• TRY IT
Set the listing down unchanged, minus every embedded image.

• EXCERPTED RECORDS
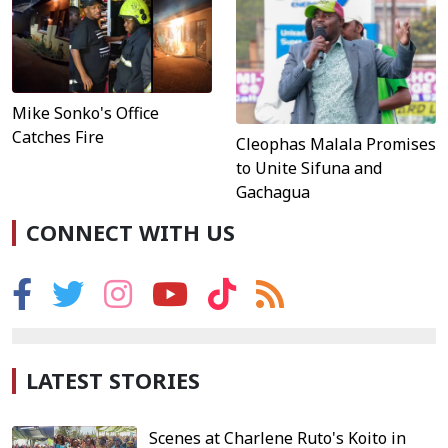
Mike Sonko's Office
Catches Fire
Cleophas Malala Promises
to Unite Sifuna and
Gachagua
CONNECT WITH US
LATEST STORIES
Scenes at Charlene Ruto's Koito in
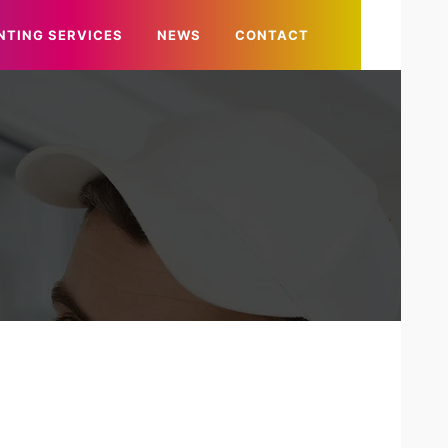
NTING SERVICES
NEWS
CONTACT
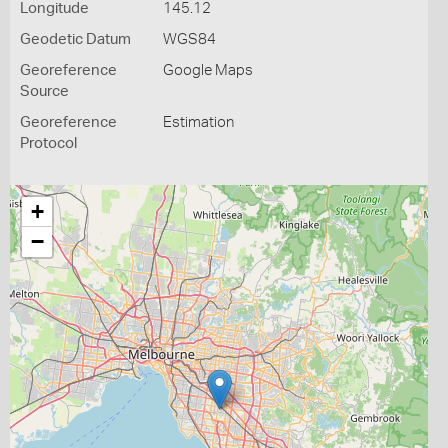
Longitude
145.12
Geodetic Datum
WGS84
Georeference
Google Maps
Source
Georeference
Estimation
Protocol
+
−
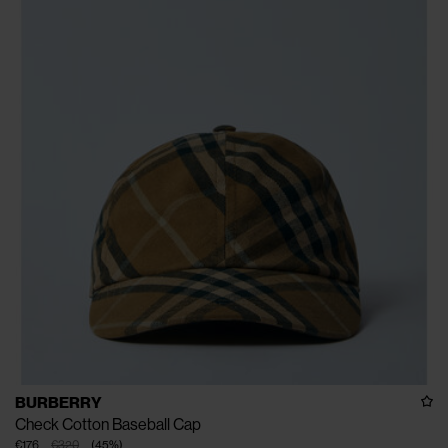
BURBERRY
Check Cotton Baseball Cap
€176
€320
(
45
%
)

• WRITTEN SOLUTION
Mike Sonko's Office
Catches Fire
Cleophas Malala Promises
to Unite Sifuna and
Gachagua
CONNECT WITH US
LATEST STORIES
Scenes at Charlene Ruto's Koito in
NTING SERVICES
NEWS
CONTACT
Longitude
145.12
Geodetic Datum
WGS84
Georeference
Google Maps
Source
Georeference
Estimation
Protocol
+
−
BURBERRY
Check Cotton Baseball Cap
€176
€320
(
45
%
)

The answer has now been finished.